■ **Records to use**:

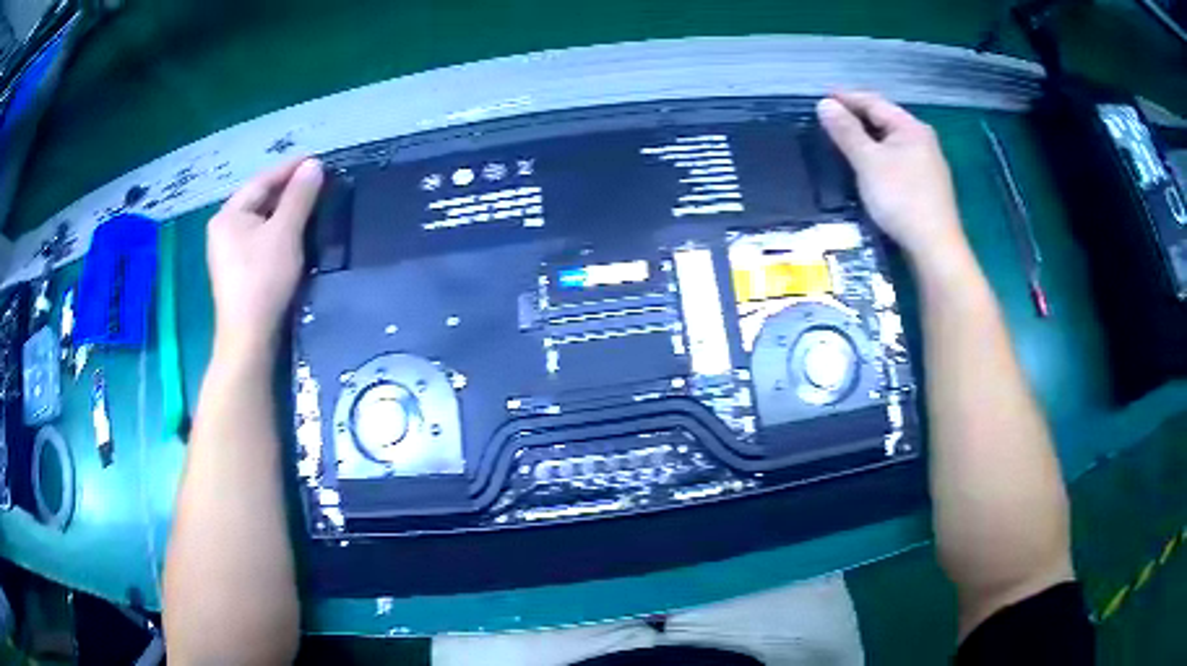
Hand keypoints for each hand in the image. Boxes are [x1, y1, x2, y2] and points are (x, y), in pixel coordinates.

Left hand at [207, 158, 323, 355]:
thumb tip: (314, 166)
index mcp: (228, 214)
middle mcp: (223, 229)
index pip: (261, 181)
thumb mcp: (285, 232)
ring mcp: (227, 252)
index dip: (289, 169)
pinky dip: (276, 230)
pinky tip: (293, 233)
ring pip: (259, 220)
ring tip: (309, 203)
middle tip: (316, 182)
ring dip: (283, 210)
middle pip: (258, 199)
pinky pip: (258, 239)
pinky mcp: (236, 272)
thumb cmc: (263, 279)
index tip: (317, 161)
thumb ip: (299, 197)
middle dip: (287, 189)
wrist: (249, 337)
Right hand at [817, 92, 966, 263]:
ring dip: (868, 136)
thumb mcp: (868, 161)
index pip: (874, 102)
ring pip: (892, 141)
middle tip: (830, 118)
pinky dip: (879, 155)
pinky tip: (870, 165)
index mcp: (910, 127)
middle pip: (884, 119)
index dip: (846, 97)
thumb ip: (846, 131)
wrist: (935, 247)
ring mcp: (928, 164)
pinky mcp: (927, 185)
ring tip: (845, 139)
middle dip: (857, 116)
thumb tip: (825, 104)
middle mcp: (923, 140)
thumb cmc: (901, 198)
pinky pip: (898, 159)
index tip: (821, 96)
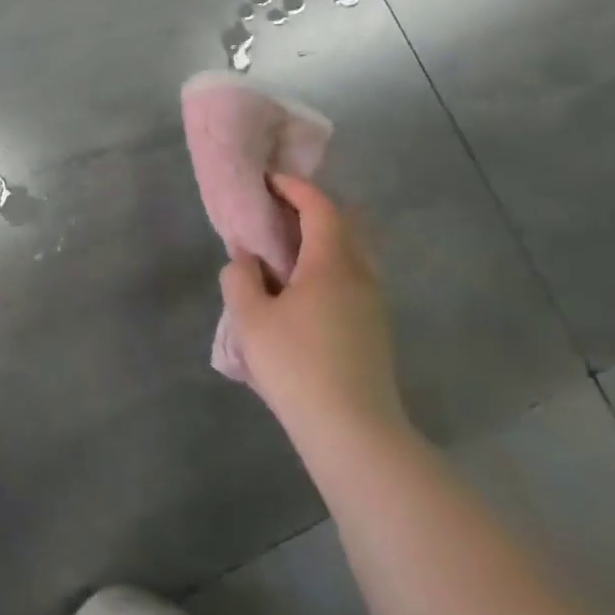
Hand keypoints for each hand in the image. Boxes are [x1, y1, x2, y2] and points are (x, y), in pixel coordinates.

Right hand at [219, 175, 406, 444]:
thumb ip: (240, 278)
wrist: (354, 433)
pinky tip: (300, 291)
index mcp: (332, 263)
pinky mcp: (375, 331)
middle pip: (343, 226)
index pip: (319, 207)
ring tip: (283, 251)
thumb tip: (245, 259)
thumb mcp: (250, 318)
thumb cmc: (296, 365)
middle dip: (310, 211)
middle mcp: (360, 276)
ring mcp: (373, 305)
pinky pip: (351, 280)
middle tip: (275, 213)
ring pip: (350, 255)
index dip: (294, 188)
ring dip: (320, 242)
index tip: (268, 181)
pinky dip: (327, 267)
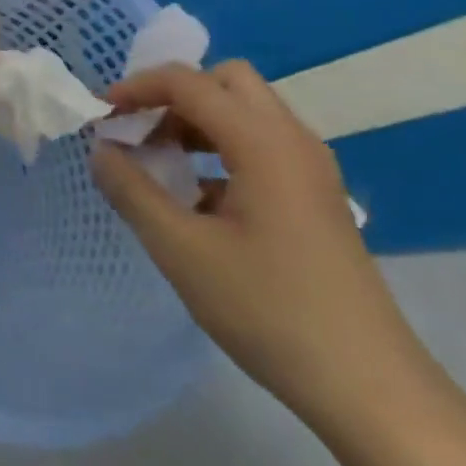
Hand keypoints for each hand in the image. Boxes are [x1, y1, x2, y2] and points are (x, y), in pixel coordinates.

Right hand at [91, 61, 435, 428]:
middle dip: (173, 96)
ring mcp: (310, 169)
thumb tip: (101, 150)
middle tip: (137, 133)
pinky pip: (260, 146)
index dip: (137, 88)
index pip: (190, 83)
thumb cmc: (268, 310)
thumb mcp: (182, 250)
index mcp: (263, 142)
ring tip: (157, 164)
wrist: (366, 384)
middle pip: (226, 82)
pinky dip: (218, 150)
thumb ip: (132, 191)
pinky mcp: (314, 197)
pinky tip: (195, 200)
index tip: (99, 115)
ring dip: (195, 122)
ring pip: (245, 113)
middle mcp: (293, 140)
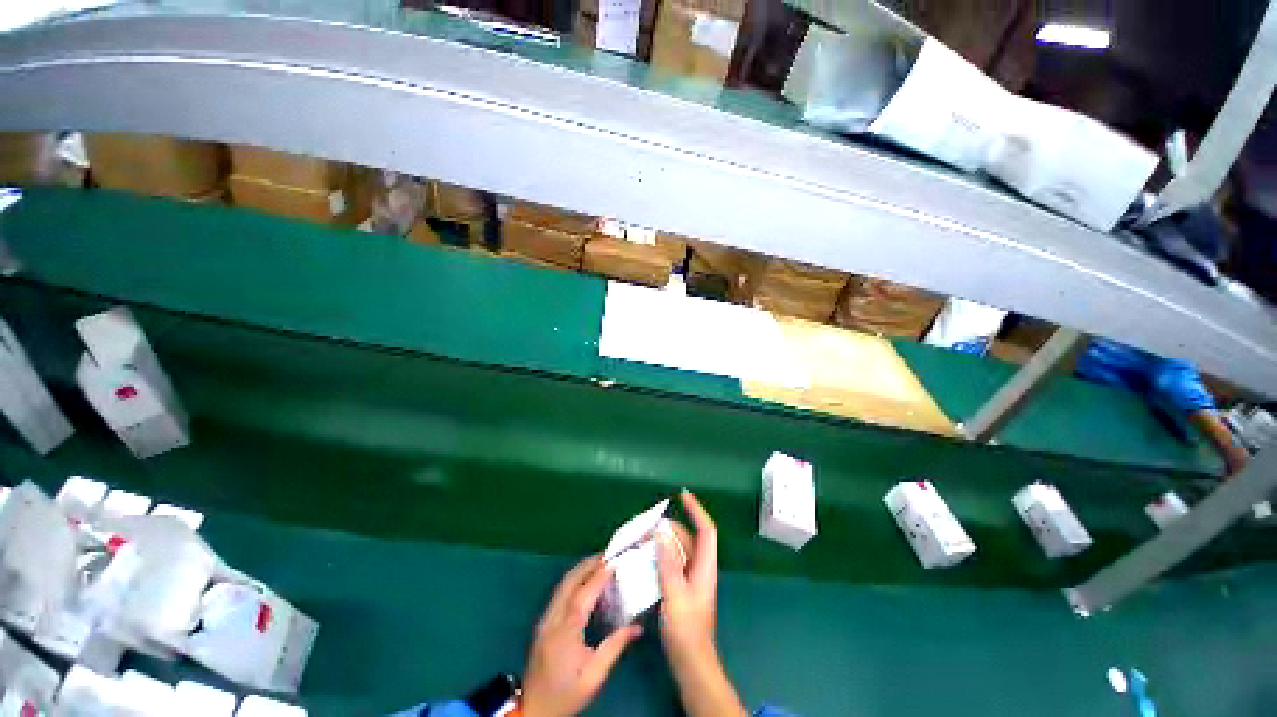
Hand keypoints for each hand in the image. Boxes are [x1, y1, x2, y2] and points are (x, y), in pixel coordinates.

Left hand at [522, 555, 641, 716]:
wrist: (533, 710)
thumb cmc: (566, 694)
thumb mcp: (594, 677)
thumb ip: (614, 648)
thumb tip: (637, 626)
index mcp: (565, 632)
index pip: (583, 595)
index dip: (598, 576)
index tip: (614, 561)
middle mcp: (552, 619)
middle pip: (568, 582)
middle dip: (588, 564)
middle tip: (608, 555)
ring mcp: (545, 619)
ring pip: (562, 585)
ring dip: (580, 570)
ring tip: (599, 562)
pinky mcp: (543, 623)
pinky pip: (559, 593)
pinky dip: (574, 580)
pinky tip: (585, 581)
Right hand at [656, 491, 747, 716]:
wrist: (690, 662)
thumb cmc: (686, 630)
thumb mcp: (675, 594)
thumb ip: (668, 562)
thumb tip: (661, 531)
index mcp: (705, 566)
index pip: (706, 529)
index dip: (696, 509)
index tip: (682, 495)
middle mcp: (700, 568)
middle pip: (689, 537)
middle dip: (671, 526)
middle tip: (648, 522)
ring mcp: (691, 578)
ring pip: (679, 550)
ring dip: (663, 540)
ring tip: (643, 536)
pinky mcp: (682, 588)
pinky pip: (672, 562)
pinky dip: (660, 554)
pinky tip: (645, 557)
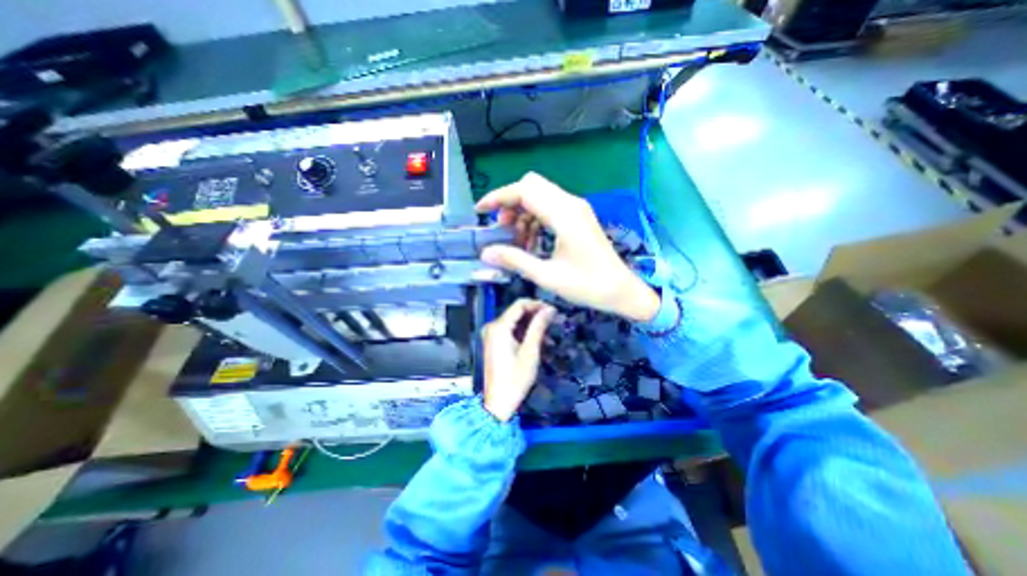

■ **Assignment**: Above are some records. Reproduce the lines from the one with "pinky mcp: (375, 331)" down to the one with "pinky pip: (260, 146)", keeping both, and leave every picture out.

■ **Response for this exercise**:
pinky mcp: (375, 331)
middle pip: (343, 226)
index pip: (319, 207)
ring tip: (283, 251)
thumb tip: (245, 259)
thumb mcp: (250, 318)
thumb cmc: (296, 365)
middle dip: (310, 211)
middle mcp: (360, 276)
ring mcp: (373, 305)
pinky pip: (351, 280)
middle tip: (275, 213)
ring pip: (350, 255)
index dip: (294, 188)
ring dip: (320, 242)
index tip: (268, 181)
pinky dip: (327, 267)
Hand keypoints for each hand in the image. Boxes are [x1, y1, x2, y2] and points are (x, y), in pixel coordinates.

Right hand at [91, 61, 435, 428]:
middle dip: (173, 96)
ring mcp: (310, 169)
thumb tip: (101, 150)
middle tip: (137, 133)
pinky pip: (260, 146)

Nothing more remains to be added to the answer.